La Chiesa avvierà, prima o poi, quel processo di rinnovamento che lei auspica nel libro?
Certo! Di questo sono convinto. Per molti secoli pensavamo che la Chiesa non accettasse il sistema copernicano o la scoperta dell’evoluzione o i matrimoni tra varie confessioni. Tutto questo veniva perseguitato dalla Chiesa e poi, un bel giorno, la Chiesa cambia, si adegua alla scienza e all’esperienza umana. Io penso che i preti gay che lavorano in Vaticano hanno il dovere morale di fare di tutto affinché la Chiesa inizi a trattare i gay e le lesbiche come persone umane. Hanno il dovere di studiare l’omosessualità e lavorare, come fanno molti gruppi che lottano per i diritti umani, affinché questo sistema patriarcale inizi a pensare.

Nel libro è centrale il riferimento a Narciso e Boccadoro di Herman Hesse. Quali sono stati i “maestri” che la hanno guidata in questo suo percorso catartico? E quali i “maestri” che la hanno guidata nella scrittura della tua autobiografia?
A pensar solo a maestri letterari, sono moltissimi… da ciascuno dei miei maestri ho imparato qualcosa. Sono fedele all’arcobaleno dai colori variegati. Ad esempio, George Orwell mi ha introdotto alle strutture dei regimi dittatoriali come è anche il sistema della Chiesa, mentre Hannah Arendt mi ha insegnato molto sulla coscienza dei totalitarismi e delle discriminazioni, sulla dignità del singolo. Torno spesso alle profetiche scene del teatro di Ibsen, ma mi è prossimo anche Beckett per capire le sofferenze delle nostre attese di una normalità razionale.

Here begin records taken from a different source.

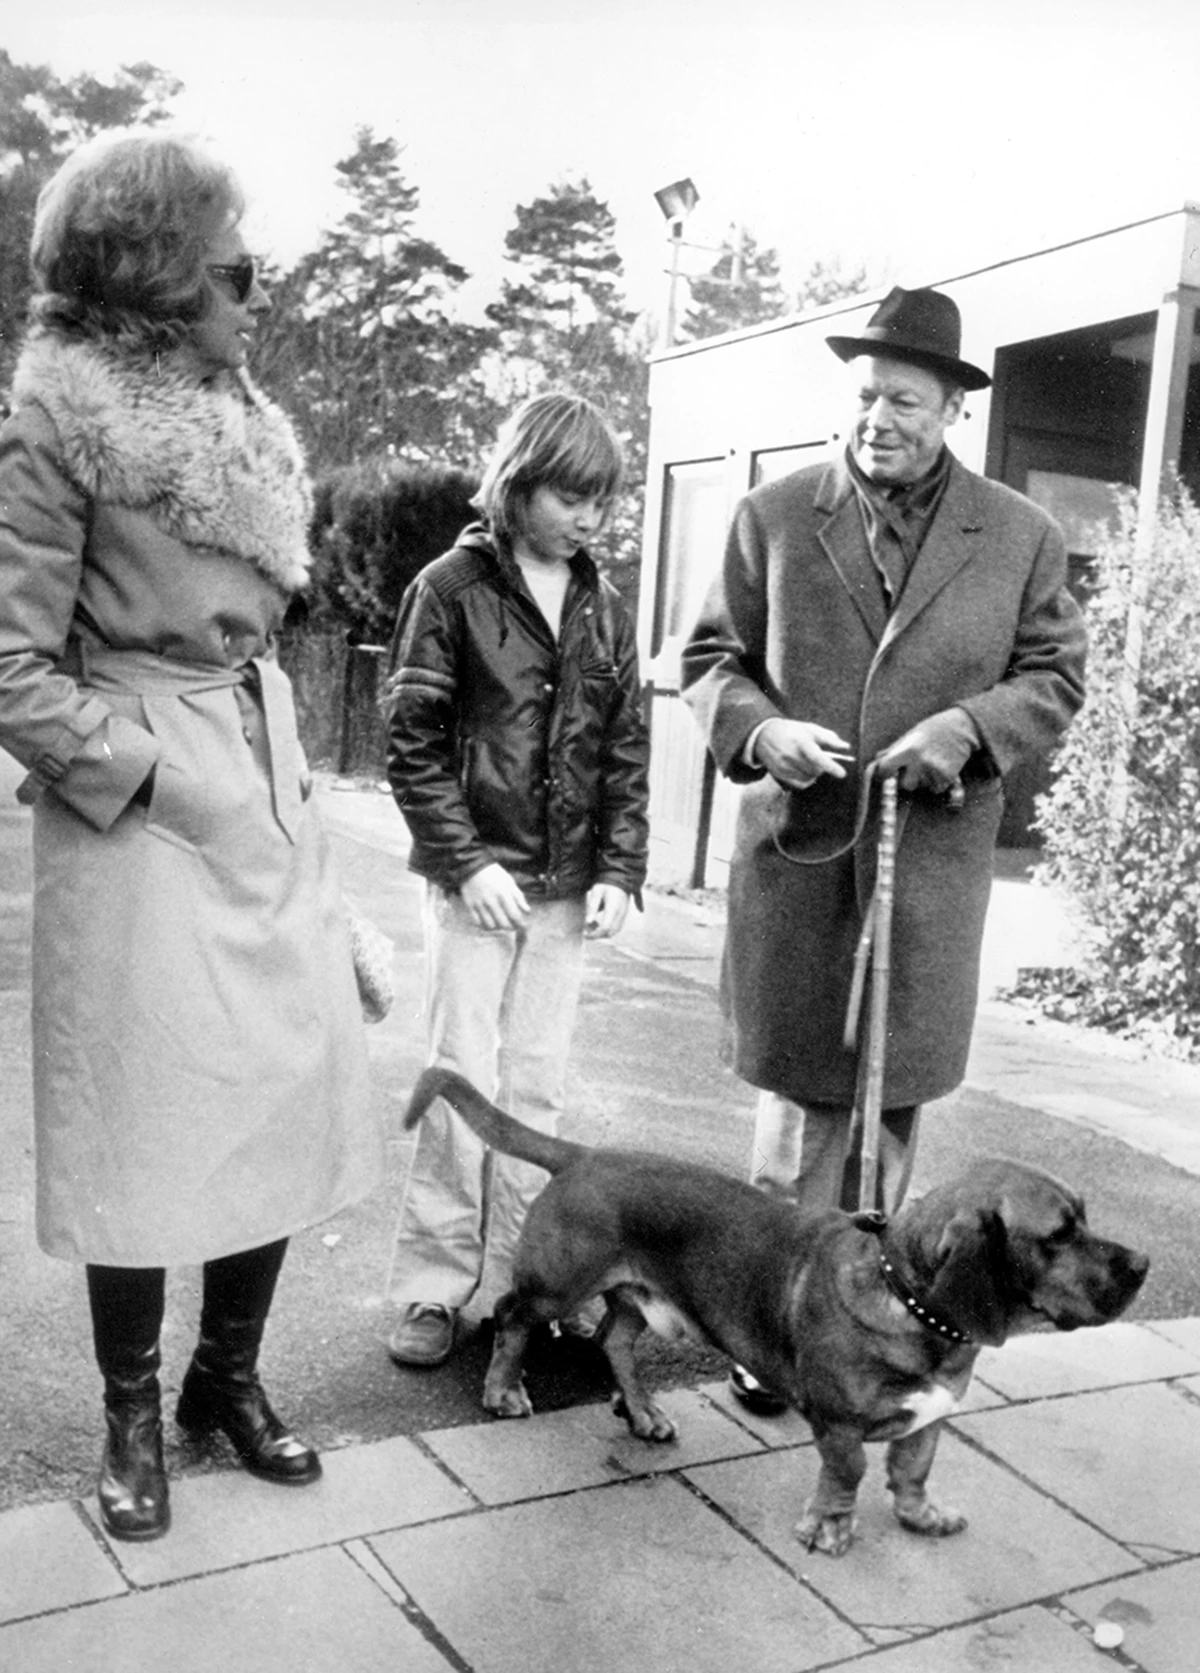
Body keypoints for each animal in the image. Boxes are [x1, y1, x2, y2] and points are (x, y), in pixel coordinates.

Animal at [406, 1070, 1144, 1552]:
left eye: (1085, 1218)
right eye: (1058, 1235)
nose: (1142, 1265)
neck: (912, 1302)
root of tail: (586, 1156)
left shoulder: (930, 1417)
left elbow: (912, 1470)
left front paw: (922, 1516)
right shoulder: (839, 1424)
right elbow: (848, 1473)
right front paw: (831, 1526)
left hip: (640, 1300)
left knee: (615, 1341)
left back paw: (643, 1413)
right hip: (558, 1284)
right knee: (513, 1316)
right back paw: (504, 1389)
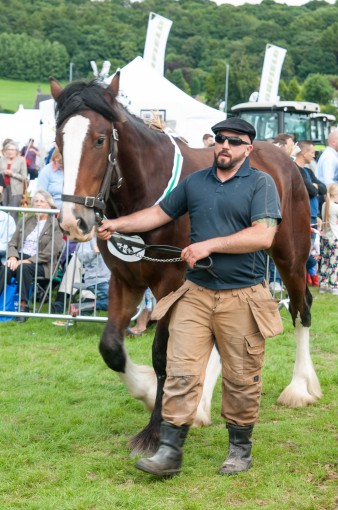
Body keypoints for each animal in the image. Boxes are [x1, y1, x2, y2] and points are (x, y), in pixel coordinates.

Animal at [50, 73, 322, 452]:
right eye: (59, 139)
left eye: (100, 140)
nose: (73, 221)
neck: (146, 189)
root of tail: (287, 161)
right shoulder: (126, 279)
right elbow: (111, 348)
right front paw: (148, 391)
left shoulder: (171, 282)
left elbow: (163, 354)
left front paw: (154, 428)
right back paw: (202, 405)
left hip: (291, 257)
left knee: (301, 309)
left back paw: (300, 387)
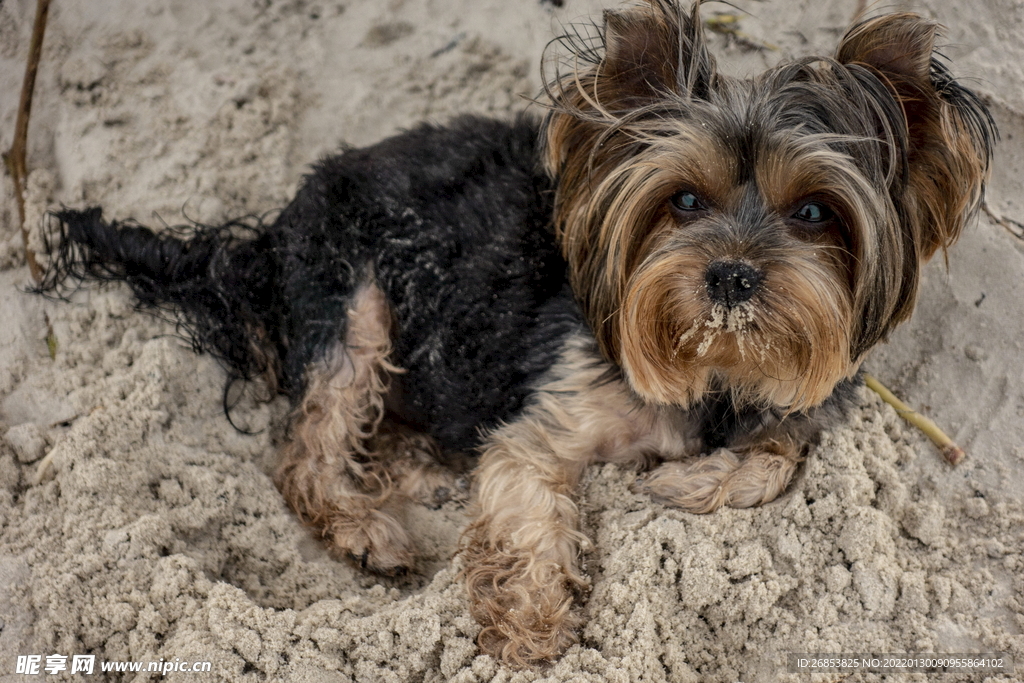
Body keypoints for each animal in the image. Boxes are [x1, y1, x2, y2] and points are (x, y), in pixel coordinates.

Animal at [41, 0, 991, 671]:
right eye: (683, 200)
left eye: (815, 213)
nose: (730, 274)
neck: (712, 365)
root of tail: (268, 236)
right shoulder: (547, 418)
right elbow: (529, 505)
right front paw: (532, 627)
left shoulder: (803, 398)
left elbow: (776, 457)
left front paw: (684, 481)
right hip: (354, 294)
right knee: (309, 445)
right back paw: (366, 525)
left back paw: (413, 470)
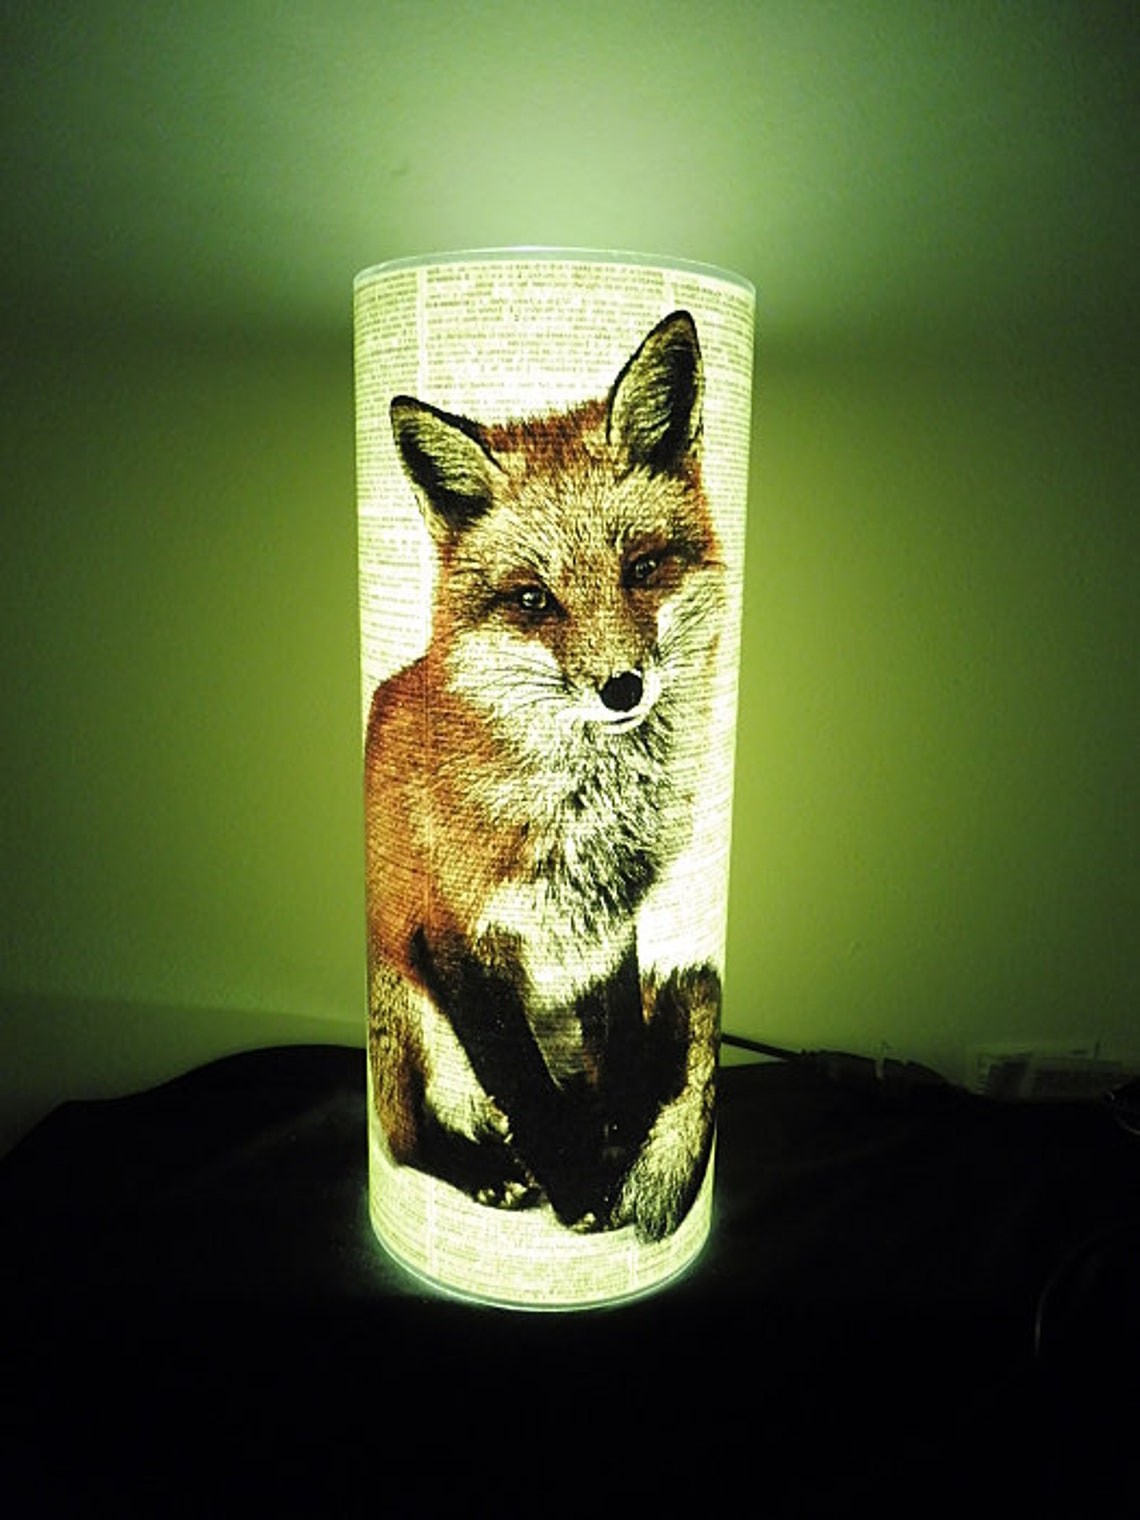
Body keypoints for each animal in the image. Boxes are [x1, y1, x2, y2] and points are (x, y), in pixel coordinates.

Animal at [365, 310, 724, 1242]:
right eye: (533, 601)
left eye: (643, 569)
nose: (622, 688)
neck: (579, 809)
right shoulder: (453, 937)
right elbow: (520, 1080)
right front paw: (579, 1188)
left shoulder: (609, 928)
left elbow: (624, 1049)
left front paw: (623, 1149)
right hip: (397, 1008)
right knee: (406, 1137)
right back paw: (487, 1169)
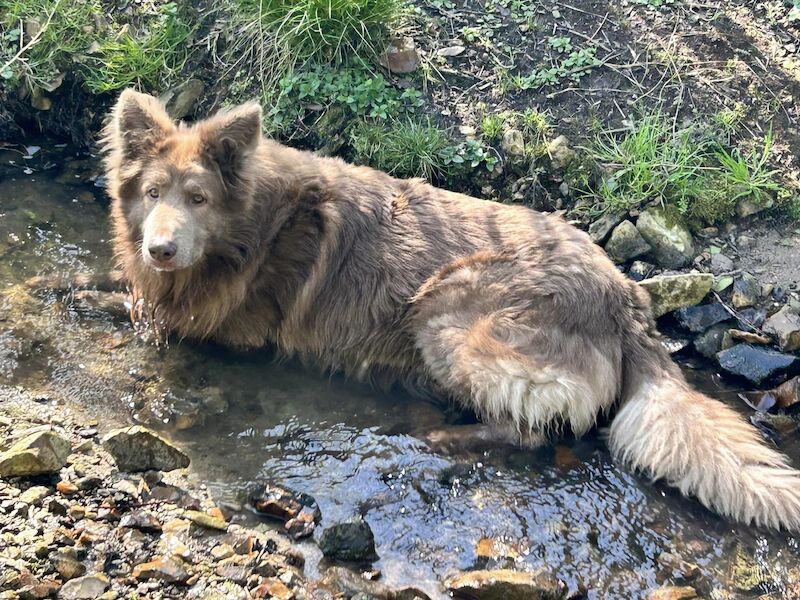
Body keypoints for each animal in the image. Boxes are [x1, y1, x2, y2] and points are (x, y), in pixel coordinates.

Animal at [103, 89, 800, 528]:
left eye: (198, 198)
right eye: (155, 193)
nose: (161, 250)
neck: (254, 230)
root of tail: (626, 298)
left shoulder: (235, 332)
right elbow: (119, 296)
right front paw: (103, 293)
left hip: (445, 315)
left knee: (527, 430)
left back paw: (437, 433)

Molte volte penso che nel mio scrivere fungono da maestri non solo gli altri scrittori, ma i pittori impressionisti e espressionisti, come Emil Nolde, ma qualche volta anche surrealisti o pittori metafisici, come René Magritte. Quando scrivo cerco la poeticità della vita nei frammenti, qualche volta negli elenchi veri e propri di parole, di impressioni. Ma anche nei silenzi.